## Exercise details:
The records follow. Filter them to the lines that hold "difference".

Dataset entries:
Content starts
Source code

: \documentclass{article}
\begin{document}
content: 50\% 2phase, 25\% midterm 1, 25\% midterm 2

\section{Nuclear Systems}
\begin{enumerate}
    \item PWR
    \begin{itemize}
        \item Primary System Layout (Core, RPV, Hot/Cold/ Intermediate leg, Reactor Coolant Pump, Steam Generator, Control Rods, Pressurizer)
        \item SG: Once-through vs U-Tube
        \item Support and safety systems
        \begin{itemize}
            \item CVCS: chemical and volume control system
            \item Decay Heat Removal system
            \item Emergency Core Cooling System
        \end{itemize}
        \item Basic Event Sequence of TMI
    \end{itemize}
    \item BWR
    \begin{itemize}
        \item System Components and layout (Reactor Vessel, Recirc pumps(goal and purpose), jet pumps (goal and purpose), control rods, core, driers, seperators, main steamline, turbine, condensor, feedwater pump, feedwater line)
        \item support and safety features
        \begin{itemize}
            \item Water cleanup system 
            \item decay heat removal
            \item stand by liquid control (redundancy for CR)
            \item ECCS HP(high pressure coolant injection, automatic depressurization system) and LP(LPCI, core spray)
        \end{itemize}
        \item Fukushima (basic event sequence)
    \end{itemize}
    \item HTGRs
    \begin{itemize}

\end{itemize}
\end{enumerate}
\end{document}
Content ends
Content starts
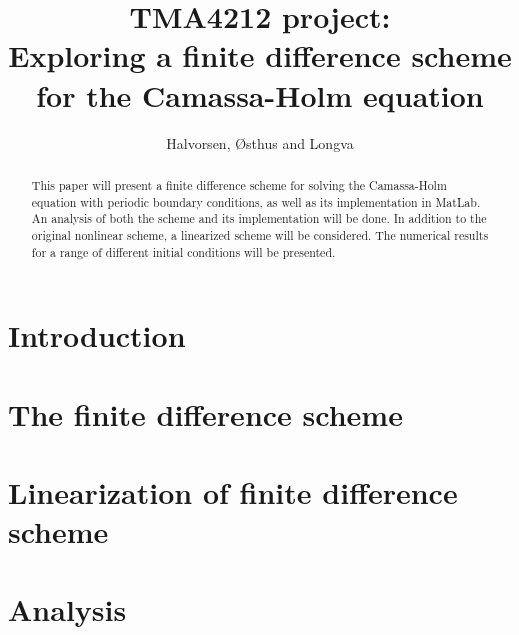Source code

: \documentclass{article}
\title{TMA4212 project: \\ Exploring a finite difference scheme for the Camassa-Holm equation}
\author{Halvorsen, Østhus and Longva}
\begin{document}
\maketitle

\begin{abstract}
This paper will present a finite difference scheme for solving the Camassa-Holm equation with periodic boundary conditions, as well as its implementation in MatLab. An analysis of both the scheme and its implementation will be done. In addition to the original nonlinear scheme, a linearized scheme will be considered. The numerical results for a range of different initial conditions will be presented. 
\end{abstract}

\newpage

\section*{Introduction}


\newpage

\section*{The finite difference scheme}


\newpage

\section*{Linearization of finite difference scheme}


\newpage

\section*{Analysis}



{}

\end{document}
Content ends
## Solution to the exercise:
\title{TMA4212 project: \\ Exploring a finite difference scheme for the Camassa-Holm equation}
This paper will present a finite difference scheme for solving the Camassa-Holm equation with periodic boundary conditions, as well as its implementation in MatLab. An analysis of both the scheme and its implementation will be done. In addition to the original nonlinear scheme, a linearized scheme will be considered. The numerical results for a range of different initial conditions will be presented. 
\section*{The finite difference scheme}
\section*{Linearization of finite difference scheme}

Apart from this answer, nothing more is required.